Evaluation of stochastic weather generators for capturing the statistics of extreme precipitation events in the Catskill Mountain watersheds, New York State

Thursday, 17 December 2015
Poster Hall (Moscone South)
Nachiketa Acharya1, Allan Frei1, Emmet M Owens2 and Jie Chen3, (1)CUNY Hunter College, New York, NY, United States, (2)New York City Department of Environmental Protection, Kingston, NY, United States, (3)Wuhan University, State Key Laboratory of Water Resources & Hydropower Engineering Science, Wuhan, China
Watersheds located in the Catskill Mountains area, part of the eastern plateau climate region of New York, contributes about 90% of New York City's municipal water supply, serving 9 million New Yorkers with about 1.2 billion gallons of clean drinking water each day.
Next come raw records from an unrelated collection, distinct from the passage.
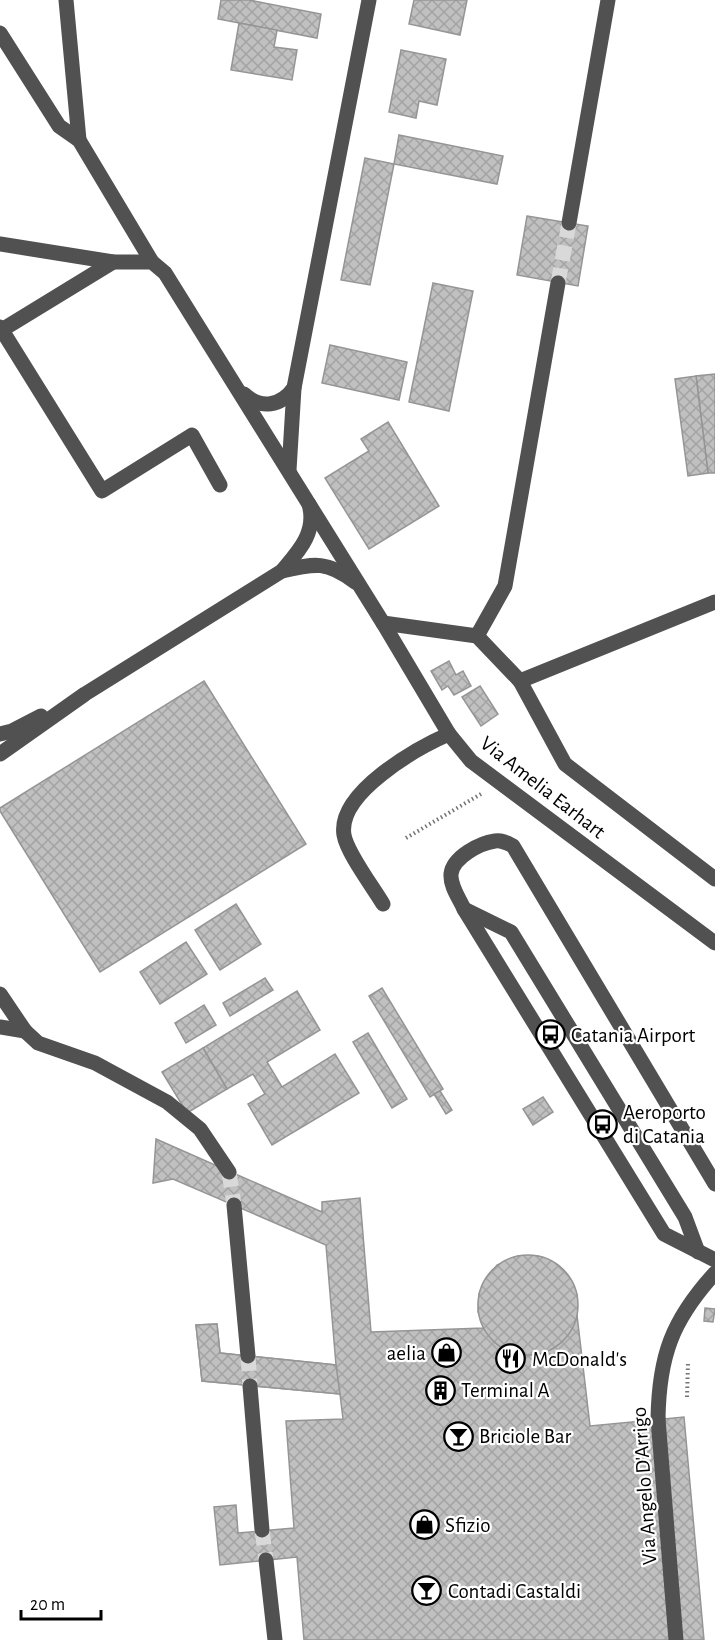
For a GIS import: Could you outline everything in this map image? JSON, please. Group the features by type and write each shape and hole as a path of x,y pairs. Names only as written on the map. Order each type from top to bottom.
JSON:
{"street":[{"path":"66,0 79,140"},
{"path":"289,470 294,388 369,0"},
{"path":"569,223 608,0"},
{"path":"0,33 59,126 79,140 152,262 165,273 334,542 449,734"},
{"path":"0,244 113,262 152,262"},
{"path":"113,262 1,329 102,491 192,435 220,485"},
{"path":"477,636 505,586 558,283"},
{"path":"238,389 250,400 263,405 287,398 294,388"},
{"path":"0,754 86,694 282,571 303,547 309,531 311,519 307,499"},
{"path":"282,571 310,564 335,568 364,591"},
{"path":"520,681 715,602"},
{"path":"383,623 477,636 520,681 565,764 715,879"},
{"path":"0,734 12,731 86,694"},
{"name":"Via Amelia Earhart","path":"383,904 349,848 344,836 344,823 348,813 370,785 398,761 426,744 449,734 471,761 715,943"},
{"path":"715,1184 513,846 503,841 496,841 456,861 451,873 452,886 464,909 664,1234 715,1260"},
{"path":"464,909 511,932 685,1217 698,1252"},
{"path":"1,996 25,1031 38,1043 95,1063 167,1102 200,1129 229,1172"},
{"path":"0,1027 25,1031"},
{"path":"234,1205 248,1356"},
{"name":"Via Angelo D'Arrigo","path":"676,1640 658,1419 660,1381 671,1337 690,1302 715,1274"},
{"path":"250,1386 262,1530"},
{"path":"266,1560 275,1640"}],"path":[{"path":"406,838 484,792"}],"building":[{"path":"221,0 249,0 321,14 317,38 218,19"},
{"path":"414,0 467,0 460,35 409,24"},
{"path":"239,23 277,30 274,47 297,50 292,80 231,70"},
{"path":"401,50 446,59 437,105 419,101 416,118 389,112"},
{"path":"399,135 503,156 497,184 394,164"},
{"path":"365,158 394,164 370,285 341,280"},
{"path":"527,216 588,226 578,286 517,275"},
{"path":"433,283 473,291 449,411 409,402"},
{"path":"330,345 407,362 399,400 322,383"},
{"path":"715,374 715,473 708,473 696,376"},
{"path":"696,376 708,473 688,476 675,379"},
{"path":"388,422 439,506 369,549 325,478 369,451 361,439"},
{"path":"449,661 456,675 463,671 471,686 454,695 448,686 442,690 431,671"},
{"path":"204,681 306,844 100,972 0,808"},
{"path":"480,686 498,714 481,726 462,697"},
{"path":"236,904 261,944 220,970 195,930"},
{"path":"186,942 207,974 160,1004 140,972"},
{"path":"265,978 273,990 230,1016 223,1003"},
{"path":"382,988 443,1089 430,1097 369,996"},
{"path":"297,991 320,1030 267,1062 282,1087 335,1054 359,1093 272,1145 248,1104 265,1094 253,1074 227,1089 203,1048"},
{"path":"204,1005 216,1025 186,1043 175,1023"},
{"path":"368,1033 407,1099 392,1108 353,1042"},
{"path":"203,1048 227,1089 187,1113 162,1072"},
{"path":"440,1091 452,1110 446,1114 434,1094"},
{"path":"543,1097 553,1112 533,1125 523,1109"},
{"name":"Terminal A","path":"156,1139 322,1212 322,1202 360,1198 371,1332 484,1328 478,1312 479,1294 486,1279 497,1265 518,1256 538,1256 558,1265 569,1277 577,1295 577,1315 590,1426 684,1417 704,1640 304,1640 297,1557 220,1565 214,1507 236,1505 238,1533 294,1528 286,1421 343,1419 340,1394 202,1381 196,1325 217,1324 220,1353 336,1365 326,1245 173,1179 153,1183"},
{"path":"528,1255 547,1259 563,1270 574,1286 578,1305 574,1324 563,1340 547,1351 528,1355 509,1351 493,1340 482,1324 478,1305 482,1286 493,1270 509,1259"},
{"path":"705,1308 715,1309 713,1322 704,1321"},
{"path":"217,1324 220,1353 336,1365 340,1394 202,1381 196,1325"}],"tunnel":[{"path":"558,283 569,223"},
{"path":"229,1172 234,1205"},
{"path":"248,1356 250,1386"},
{"path":"262,1530 266,1560"}],"place":[{"name":"Catania Airport","path":"550,1035"},
{"name":"Aeroporto di Catania","path":"602,1124"},
{"name":"aelia","path":"447,1353"},
{"name":"McDonald's","path":"511,1359"},
{"name":"Terminal A","path":"440,1390"},
{"name":"Briciole Bar","path":"458,1436"},
{"name":"Sfizio","path":"424,1525"},
{"name":"Contadi Castaldi","path":"427,1591"}]}
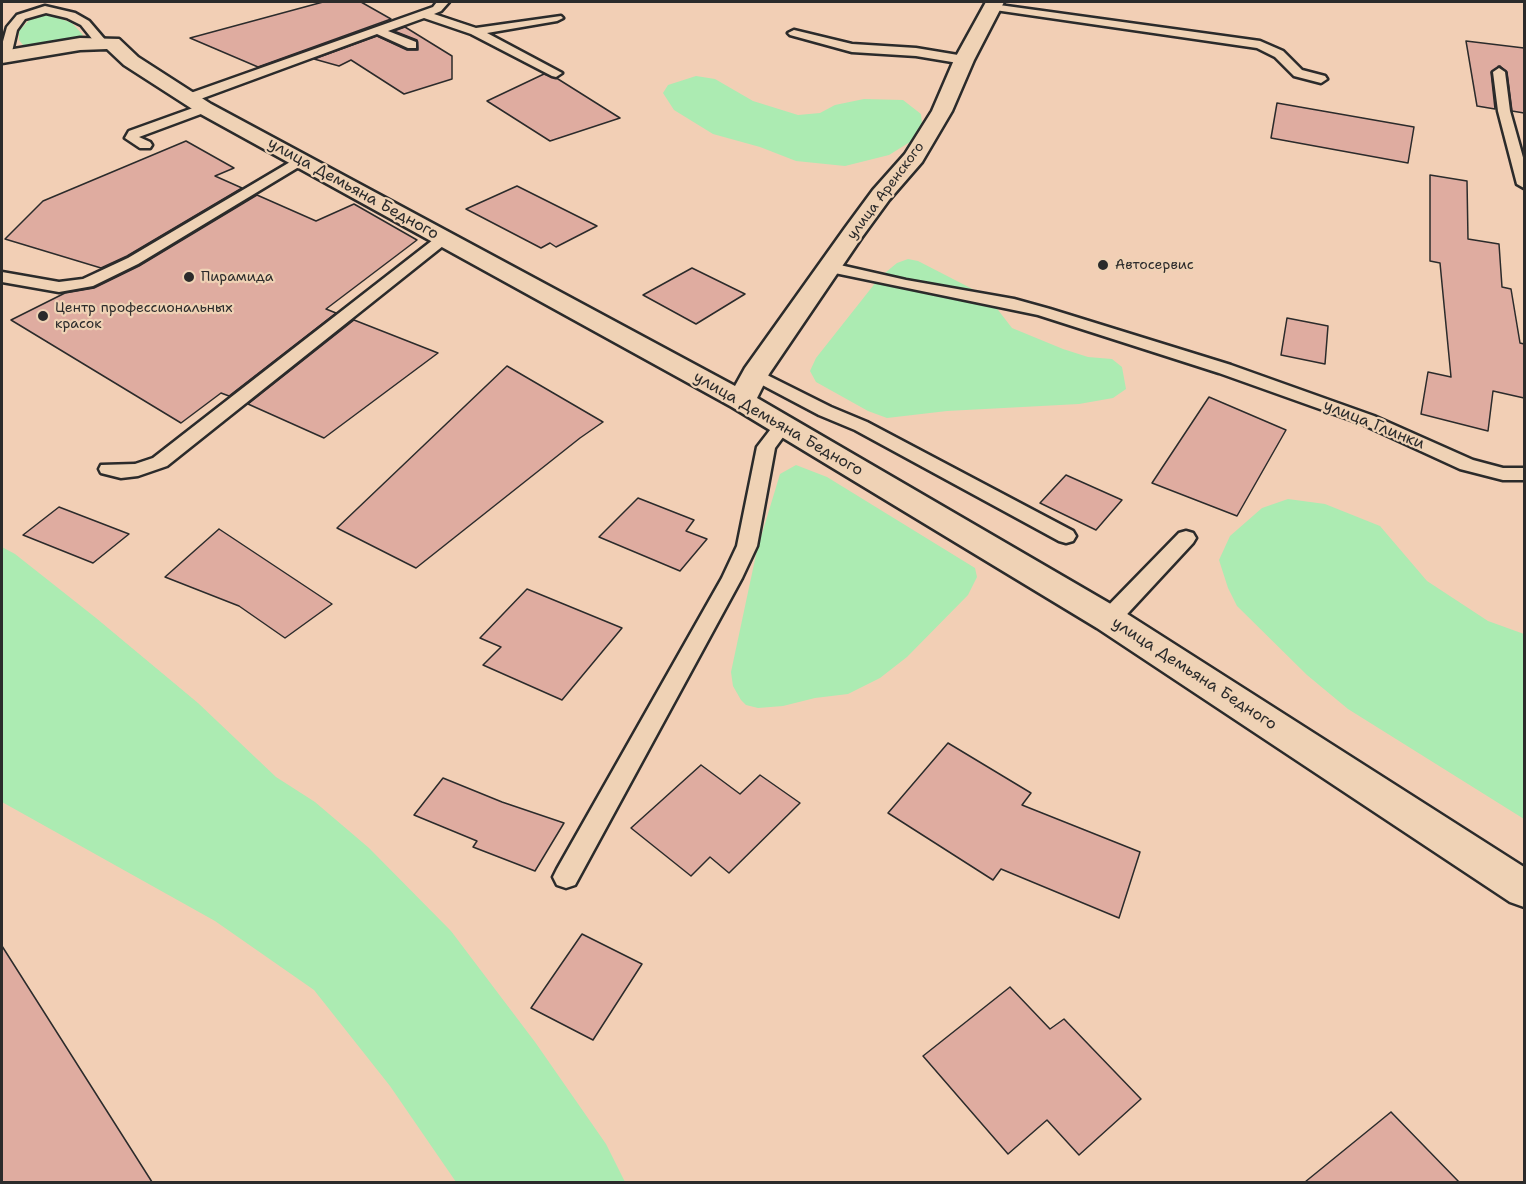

The New York City Department of Environmental Protection has an ongoing series of studies to assess the potential impacts of climate change on the availability of high quality water in this water supply system. Recent studies identify increasing trends in total precipitation and in the frequency of extreme precipitation events in this region. The objectives of the present study are: to analyze the proba­bilistic structure of extreme precipitation based on historical observations: and to evaluate the abilities of stochastic weather generators (WG), statistical models that produce synthetic weather time series based on observed statistical properties at a particular location, to simulate the statistical properties of extreme precipitation events over this region. The generalized extreme value distribution (GEV) has been applied to the annual block maxima of precipitation for 60 years (1950 to 2009) observed data in order to estimate the events with return periods of 50, 75, and 100 years. These results were then used to evaluate a total of 13 WGs were : 12 parametric WGs including all combinations of three different orders of Markov chain (MC) models (1st , 2nd and 3rd) and four different probability distributions (exponential, gamma, skewed normal and mixed exponential); and one semi parametric WG based on k-nearest neighbor bootstrapping. Preliminary results suggest that three-parameter (skewed normal and mixed exponential distribution) and semi-parametric (k-nearest neighbor bootstrapping) WGs are more consistent with observations. It is also found that first order MC models perform as well as second or third order MC models.